Storytelling tableware to connect populations from two sides of conflict and humanize them to each other.

Thesis project, MFA in Design for Social Innovation

Team: Advisor: Archie Lee Coates IV

Role: Design strategy, research, project management, user experience, fabrication

Dates: June 2014 – May 2015

Background


As someone who grew up in the shadow of the long intractable conflict between Israelis and Palestinians, I wanted to take the opportunity of a design thesis project to examine where I, as a stakeholder, can challenge the status quo. I decided to investigate how a design thinking approach could be applied to a complex conflict situation and set out to see if and how design can overcome decades old barriers between populations in conflict – Israelis and Palestinians. Can the conflict be addressed as a design problem? can we successfully and intentionally design instruments of unification as we do for instruments of separation?

Approach


My initial research of existing communication systems such as Facebook and Twitter revealed the many gaps in the systems’ design in facilitating communication between populations in conflict. Simply put, I found that current social networks are poorly designed for the task.

Positive deviant projects that successfully facilitated sustainable relations between Israelis and Palestinians were based on  direct communication around mutual interests, but did not have many participants compared to the general population.

I therefore decided to focus on the largest common denominator, the similar food culture of both people. After a failed prototype of a dinner format, I realized the current gap is earlier on in the process – the big design problem isn’t about what happens at the table, it’s in the state people arrive at the table in. It was about designing an interface that would allow two different, even clashing narratives to co-exist and contain their tension.

I intentionally wanted to create a physical product and not a technological platform, since I wanted it to be an exercise in raw human experience, outside the filters of screens and algorithms.

Process


I began by researching existing communication systems between Israelis and Palestinians from a technological, psychological and sociological perspective. I conducted interviews, surveys and observations with my target audience as well as subject matter experts from the peace building space. I prototyped a first iteration of the project, a dinner format, in Israel in January.
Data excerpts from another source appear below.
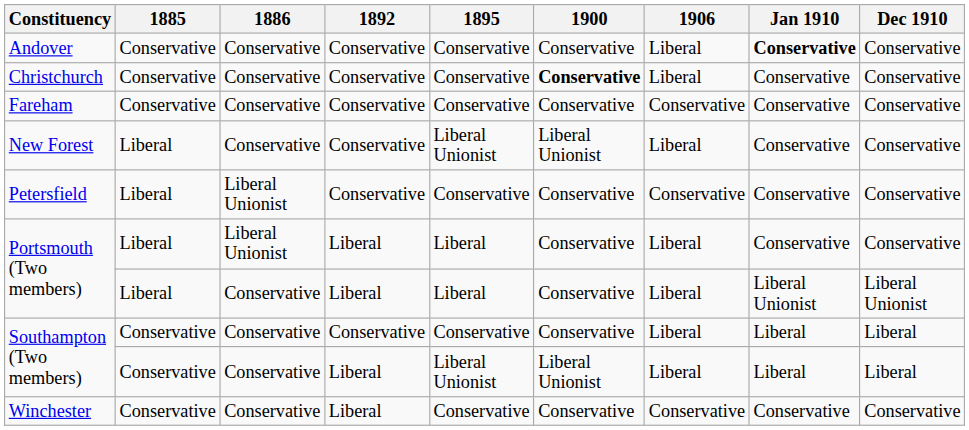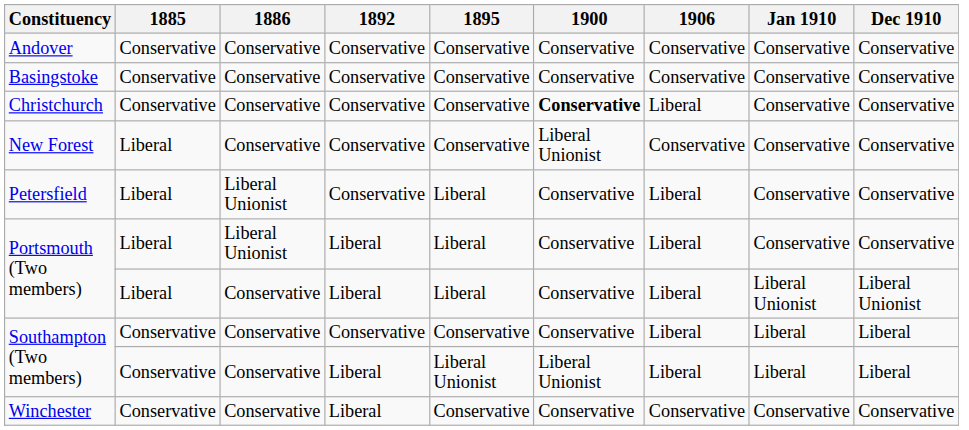Andover | 1906: Liberal -> Conservative
Andover | Jan 1910: bold -> normal
+ row: Basingstoke | Conservative | Conservative | Conservative | Conservative | Conservative | Conservative | Conservative | Conservative
- row: Fareham | Conservative | Conservative | Conservative | Conservative | Conservative | Conservative | Conservative | Conservative
New Forest | 1895: Liberal Unionist -> Conservative
New Forest | 1906: Liberal -> Conservative
Petersfield | 1895: Conservative -> Liberal
Petersfield | 1906: Conservative -> Liberal
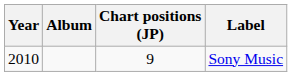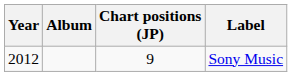Sony Music | Year: 2010 -> 2012
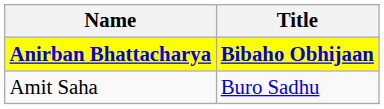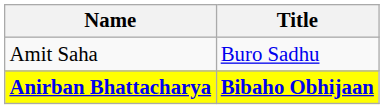rows swapped: Anirban Bhattacharya <-> Amit Saha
After synthesizing insights I created a second iteration of the project, storytelling tableware, which I prototyped with NYC based Israelis and Palestinians.

Outcome


My final product was storytelling tableware which serve as a communication system for transmitting and exchanging narratives across conflict borders, intentionally designed through components of physical and emotional experiences to be more humanizing, more intimate and generate empathy - as opposed to current mass communication systems which are generating the opposite result. 70 percent of my test users reported wanting to continue the exchanges they began through the project.